August Brentano (December 23, 1828 – November 2, 1886) was an Austrian-born American newspaper dealer in New York.

==Background==

August Brentano was born on December 23, 1828, in Hohenems, Austria. He immigrated to the United States in 1851.

==Career==

Brentano started a business as a newspaper carrier. Before arriving in New York, he opened a large stand at the Revere House in Boston, Massachusetts. Brentano later ran a store at 636 Broadway. His business was significant because of its large circulation, varied distribution sites, and being among the first in the United States to import newspapers from London and other cities in England.

===Expansion===
As of 1868, Brentano and his family worked at 39 Union Square, where their trade built a fine reputation. In 1877 Brentano sold his business interest in New York City to his nephews. They established additional newspaper businesses in Washington, D.C. and Chicago, Illinois, which were managed by August Brentano.

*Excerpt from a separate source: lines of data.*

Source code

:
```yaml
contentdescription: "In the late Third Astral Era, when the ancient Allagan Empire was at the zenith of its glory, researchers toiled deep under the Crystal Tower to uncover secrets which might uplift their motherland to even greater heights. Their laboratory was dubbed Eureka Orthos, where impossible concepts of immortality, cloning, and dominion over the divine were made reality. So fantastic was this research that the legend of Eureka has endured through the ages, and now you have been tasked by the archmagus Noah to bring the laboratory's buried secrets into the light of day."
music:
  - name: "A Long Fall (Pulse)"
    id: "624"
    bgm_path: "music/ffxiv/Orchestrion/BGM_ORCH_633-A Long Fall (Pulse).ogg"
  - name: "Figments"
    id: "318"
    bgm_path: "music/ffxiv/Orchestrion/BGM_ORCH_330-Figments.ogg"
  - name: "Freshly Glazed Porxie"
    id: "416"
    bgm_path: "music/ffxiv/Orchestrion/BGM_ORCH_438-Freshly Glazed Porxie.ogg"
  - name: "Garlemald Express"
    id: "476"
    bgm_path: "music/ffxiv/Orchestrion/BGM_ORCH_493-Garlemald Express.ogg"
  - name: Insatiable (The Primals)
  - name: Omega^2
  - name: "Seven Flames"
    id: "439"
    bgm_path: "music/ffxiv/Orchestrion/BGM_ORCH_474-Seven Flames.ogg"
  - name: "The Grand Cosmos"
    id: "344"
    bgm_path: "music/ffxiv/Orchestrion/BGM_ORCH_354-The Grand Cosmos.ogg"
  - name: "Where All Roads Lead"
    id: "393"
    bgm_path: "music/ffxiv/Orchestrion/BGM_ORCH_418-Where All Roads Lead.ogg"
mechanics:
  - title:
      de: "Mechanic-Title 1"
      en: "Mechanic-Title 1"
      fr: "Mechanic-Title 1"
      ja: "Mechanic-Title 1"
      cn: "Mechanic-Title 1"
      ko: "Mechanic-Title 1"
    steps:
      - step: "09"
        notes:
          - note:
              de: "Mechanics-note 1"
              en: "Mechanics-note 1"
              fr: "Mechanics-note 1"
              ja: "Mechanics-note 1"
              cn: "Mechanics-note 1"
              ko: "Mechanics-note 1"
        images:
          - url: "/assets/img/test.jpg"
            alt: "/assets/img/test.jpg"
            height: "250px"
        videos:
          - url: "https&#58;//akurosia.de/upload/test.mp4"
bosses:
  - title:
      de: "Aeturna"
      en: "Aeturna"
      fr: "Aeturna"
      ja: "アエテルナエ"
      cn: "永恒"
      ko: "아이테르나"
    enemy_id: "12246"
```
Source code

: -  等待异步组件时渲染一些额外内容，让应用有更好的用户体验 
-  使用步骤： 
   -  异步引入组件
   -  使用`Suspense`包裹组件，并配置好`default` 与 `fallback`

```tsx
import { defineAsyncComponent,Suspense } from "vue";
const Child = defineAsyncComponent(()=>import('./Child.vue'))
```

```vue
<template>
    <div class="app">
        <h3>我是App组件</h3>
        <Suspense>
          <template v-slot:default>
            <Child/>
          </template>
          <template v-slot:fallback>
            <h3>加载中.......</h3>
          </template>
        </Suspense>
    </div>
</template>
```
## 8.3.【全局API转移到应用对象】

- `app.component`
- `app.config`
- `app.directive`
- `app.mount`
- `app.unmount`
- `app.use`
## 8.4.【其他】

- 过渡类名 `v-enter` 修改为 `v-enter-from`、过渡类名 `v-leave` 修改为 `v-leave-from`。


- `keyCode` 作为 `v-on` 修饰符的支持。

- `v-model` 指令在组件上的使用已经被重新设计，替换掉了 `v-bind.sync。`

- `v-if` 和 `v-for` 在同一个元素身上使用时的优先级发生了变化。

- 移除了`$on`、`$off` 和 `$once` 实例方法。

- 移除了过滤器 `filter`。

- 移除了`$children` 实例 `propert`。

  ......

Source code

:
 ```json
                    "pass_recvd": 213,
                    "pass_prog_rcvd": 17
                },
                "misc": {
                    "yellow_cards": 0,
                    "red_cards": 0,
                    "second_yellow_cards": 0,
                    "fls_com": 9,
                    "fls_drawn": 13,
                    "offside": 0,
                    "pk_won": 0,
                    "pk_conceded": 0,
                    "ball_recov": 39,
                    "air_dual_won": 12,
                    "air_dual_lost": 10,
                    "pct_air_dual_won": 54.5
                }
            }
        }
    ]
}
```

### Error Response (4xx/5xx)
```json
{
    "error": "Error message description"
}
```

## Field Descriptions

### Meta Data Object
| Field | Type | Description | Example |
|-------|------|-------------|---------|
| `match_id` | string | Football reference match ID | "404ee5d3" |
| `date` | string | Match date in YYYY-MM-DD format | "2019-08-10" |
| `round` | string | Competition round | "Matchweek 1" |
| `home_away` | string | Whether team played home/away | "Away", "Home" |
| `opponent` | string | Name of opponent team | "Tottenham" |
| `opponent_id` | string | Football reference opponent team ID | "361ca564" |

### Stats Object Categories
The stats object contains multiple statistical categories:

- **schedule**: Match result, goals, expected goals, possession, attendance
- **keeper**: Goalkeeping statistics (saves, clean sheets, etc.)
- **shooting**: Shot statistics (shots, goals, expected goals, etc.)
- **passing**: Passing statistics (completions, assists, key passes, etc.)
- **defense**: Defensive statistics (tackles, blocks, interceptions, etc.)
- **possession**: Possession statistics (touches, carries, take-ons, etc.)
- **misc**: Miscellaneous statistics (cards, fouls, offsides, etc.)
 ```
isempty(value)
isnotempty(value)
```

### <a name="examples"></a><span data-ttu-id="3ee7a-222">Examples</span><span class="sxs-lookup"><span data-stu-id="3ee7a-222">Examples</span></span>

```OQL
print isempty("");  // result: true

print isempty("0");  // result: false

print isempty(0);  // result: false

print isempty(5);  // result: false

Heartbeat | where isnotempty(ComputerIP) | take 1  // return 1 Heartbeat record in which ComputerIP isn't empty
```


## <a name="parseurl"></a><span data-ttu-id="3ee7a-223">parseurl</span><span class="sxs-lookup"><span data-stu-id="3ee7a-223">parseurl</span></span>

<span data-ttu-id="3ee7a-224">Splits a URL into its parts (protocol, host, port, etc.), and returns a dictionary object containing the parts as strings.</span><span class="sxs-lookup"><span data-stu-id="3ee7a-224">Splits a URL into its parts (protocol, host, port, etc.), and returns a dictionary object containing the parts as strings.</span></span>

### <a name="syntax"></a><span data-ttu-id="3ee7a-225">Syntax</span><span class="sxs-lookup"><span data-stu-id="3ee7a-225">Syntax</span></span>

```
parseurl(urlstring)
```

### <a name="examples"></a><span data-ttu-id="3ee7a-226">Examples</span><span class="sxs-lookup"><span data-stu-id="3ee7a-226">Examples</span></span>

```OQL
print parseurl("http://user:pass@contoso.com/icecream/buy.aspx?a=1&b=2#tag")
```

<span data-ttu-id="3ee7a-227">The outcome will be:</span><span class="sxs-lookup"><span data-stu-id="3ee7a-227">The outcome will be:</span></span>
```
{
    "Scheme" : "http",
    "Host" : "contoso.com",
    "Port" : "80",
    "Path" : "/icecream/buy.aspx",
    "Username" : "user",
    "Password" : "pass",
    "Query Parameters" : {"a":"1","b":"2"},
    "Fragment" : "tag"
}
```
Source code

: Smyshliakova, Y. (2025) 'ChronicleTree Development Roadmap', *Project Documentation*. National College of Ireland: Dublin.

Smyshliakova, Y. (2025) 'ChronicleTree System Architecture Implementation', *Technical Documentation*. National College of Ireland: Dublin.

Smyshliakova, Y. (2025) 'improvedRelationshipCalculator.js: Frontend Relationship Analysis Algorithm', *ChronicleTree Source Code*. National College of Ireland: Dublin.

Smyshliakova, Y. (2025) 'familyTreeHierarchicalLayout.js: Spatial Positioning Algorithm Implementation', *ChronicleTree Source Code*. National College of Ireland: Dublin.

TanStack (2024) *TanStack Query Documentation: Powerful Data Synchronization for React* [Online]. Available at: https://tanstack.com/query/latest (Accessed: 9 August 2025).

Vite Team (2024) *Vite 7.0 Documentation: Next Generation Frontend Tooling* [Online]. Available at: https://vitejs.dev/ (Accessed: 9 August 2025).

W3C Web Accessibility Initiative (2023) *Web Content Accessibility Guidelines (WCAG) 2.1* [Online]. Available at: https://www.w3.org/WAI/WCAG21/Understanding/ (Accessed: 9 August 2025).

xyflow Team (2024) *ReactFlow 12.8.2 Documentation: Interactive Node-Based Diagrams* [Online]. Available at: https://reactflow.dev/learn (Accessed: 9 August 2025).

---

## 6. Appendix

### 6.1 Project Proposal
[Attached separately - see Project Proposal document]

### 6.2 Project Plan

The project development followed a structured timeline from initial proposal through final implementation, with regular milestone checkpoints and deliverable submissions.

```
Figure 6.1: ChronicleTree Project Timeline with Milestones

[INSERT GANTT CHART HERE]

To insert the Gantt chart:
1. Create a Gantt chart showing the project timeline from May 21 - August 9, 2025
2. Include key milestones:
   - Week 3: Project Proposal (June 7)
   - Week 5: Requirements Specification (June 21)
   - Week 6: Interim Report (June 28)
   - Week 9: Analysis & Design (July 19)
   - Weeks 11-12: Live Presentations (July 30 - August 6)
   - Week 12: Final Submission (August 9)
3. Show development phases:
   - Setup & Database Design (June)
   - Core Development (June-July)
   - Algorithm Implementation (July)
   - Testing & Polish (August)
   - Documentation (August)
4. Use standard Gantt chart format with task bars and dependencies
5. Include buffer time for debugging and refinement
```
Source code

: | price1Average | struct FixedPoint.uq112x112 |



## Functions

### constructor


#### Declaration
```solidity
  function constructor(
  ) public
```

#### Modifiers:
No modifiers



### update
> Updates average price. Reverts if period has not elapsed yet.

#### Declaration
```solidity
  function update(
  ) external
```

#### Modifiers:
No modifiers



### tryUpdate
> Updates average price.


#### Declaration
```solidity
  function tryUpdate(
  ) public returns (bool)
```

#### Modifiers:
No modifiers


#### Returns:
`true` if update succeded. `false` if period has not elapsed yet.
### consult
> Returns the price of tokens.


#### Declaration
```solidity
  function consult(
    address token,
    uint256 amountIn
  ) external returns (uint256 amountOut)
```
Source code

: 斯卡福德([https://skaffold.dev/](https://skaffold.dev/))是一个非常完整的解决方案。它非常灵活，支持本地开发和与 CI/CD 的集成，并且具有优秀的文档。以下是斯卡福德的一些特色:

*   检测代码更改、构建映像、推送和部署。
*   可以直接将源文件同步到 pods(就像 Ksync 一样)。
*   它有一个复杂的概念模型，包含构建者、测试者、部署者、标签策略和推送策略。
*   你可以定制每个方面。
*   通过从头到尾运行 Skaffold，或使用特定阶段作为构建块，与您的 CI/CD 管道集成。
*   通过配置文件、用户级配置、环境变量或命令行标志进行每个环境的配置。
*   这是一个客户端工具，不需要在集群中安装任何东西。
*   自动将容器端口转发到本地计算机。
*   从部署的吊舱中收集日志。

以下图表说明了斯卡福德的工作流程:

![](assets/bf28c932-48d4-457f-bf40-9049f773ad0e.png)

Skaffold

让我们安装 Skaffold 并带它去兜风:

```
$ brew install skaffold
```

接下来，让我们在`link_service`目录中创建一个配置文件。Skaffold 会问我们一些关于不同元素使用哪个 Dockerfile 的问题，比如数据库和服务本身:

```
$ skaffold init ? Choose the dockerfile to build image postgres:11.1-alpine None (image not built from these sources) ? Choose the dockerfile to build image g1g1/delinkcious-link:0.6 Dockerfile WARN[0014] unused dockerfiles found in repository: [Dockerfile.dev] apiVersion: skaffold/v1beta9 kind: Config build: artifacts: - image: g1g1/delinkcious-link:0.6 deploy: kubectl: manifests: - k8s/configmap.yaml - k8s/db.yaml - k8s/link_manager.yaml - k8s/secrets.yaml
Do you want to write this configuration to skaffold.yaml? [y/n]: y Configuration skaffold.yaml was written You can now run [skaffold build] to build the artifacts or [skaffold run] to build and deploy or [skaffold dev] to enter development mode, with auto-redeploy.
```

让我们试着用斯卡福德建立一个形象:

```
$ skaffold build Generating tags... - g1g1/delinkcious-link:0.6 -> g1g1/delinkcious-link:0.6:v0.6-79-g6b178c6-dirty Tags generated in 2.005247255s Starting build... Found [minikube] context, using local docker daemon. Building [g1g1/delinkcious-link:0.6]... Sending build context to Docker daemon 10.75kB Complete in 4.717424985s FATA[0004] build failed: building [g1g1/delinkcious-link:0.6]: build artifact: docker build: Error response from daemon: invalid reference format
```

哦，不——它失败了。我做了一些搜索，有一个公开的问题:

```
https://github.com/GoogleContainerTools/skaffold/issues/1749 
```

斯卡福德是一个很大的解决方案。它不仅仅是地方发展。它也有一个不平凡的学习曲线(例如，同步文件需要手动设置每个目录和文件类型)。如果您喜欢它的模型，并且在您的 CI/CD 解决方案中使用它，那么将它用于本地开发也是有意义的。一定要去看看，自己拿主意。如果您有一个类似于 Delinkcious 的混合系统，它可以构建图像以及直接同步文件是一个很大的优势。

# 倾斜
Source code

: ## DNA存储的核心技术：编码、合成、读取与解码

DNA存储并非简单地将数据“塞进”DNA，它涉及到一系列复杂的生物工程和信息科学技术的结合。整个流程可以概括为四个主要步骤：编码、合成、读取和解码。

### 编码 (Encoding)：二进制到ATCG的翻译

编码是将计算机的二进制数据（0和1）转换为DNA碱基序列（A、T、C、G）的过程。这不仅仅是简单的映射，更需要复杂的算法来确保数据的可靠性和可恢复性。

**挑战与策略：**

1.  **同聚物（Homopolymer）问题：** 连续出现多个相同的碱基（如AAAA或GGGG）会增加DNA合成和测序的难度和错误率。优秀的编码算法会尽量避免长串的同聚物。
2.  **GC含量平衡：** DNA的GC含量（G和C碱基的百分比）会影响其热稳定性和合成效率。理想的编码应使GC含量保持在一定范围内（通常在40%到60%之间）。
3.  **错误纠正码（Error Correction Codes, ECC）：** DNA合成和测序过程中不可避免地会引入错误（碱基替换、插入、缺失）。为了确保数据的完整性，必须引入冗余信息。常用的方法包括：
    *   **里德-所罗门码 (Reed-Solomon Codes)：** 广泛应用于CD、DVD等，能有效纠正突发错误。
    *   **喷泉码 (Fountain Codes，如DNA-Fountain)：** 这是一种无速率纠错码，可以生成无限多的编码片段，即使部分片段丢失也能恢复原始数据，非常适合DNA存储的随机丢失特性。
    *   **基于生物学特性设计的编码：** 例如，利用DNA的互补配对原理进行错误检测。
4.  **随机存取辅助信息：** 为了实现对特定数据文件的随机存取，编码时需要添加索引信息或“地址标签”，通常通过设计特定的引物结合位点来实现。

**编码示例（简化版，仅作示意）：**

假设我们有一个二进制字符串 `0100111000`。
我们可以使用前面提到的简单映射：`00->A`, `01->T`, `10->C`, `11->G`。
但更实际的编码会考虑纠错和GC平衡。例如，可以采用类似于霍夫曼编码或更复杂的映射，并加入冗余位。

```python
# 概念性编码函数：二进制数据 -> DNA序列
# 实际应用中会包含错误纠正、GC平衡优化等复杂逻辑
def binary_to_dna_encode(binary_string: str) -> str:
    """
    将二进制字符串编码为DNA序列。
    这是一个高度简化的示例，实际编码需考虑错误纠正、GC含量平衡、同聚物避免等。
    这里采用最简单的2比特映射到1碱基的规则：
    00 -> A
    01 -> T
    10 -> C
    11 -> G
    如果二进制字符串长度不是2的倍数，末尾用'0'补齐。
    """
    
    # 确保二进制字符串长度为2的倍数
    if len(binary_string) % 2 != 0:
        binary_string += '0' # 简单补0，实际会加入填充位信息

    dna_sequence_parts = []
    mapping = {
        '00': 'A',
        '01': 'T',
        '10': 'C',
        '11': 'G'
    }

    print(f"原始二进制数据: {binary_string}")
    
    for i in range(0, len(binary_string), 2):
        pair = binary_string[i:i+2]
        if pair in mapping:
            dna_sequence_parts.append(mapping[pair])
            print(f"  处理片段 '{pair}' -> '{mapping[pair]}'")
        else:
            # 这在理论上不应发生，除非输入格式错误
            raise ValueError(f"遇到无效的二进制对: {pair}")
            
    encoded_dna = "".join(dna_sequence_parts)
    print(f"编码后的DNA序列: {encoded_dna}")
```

===Brentano's (bookstore)===

In 1853, "Brentano's" independent bookstore started as a newsstand in front of the New York Hotel. In 1883, the first branch opened in Washington, D.C. In 1884, a second branch was opened in Chicago.

==Death==

Brentano died at the age of 57 on November 2, 1886, in Chicago, Illinois, where he had lived since 1883. Brentano, who never married, was survived by three nephews, August, Arthur, and
Simon Brentano, all of them residing in New York City. Brentano's funeral, a Jewish service, was carried out at the home of Mrs. Simon Brentano at 12 Livingston Place. August Brentano was buried at Cypress Hills Cemetery in New York City.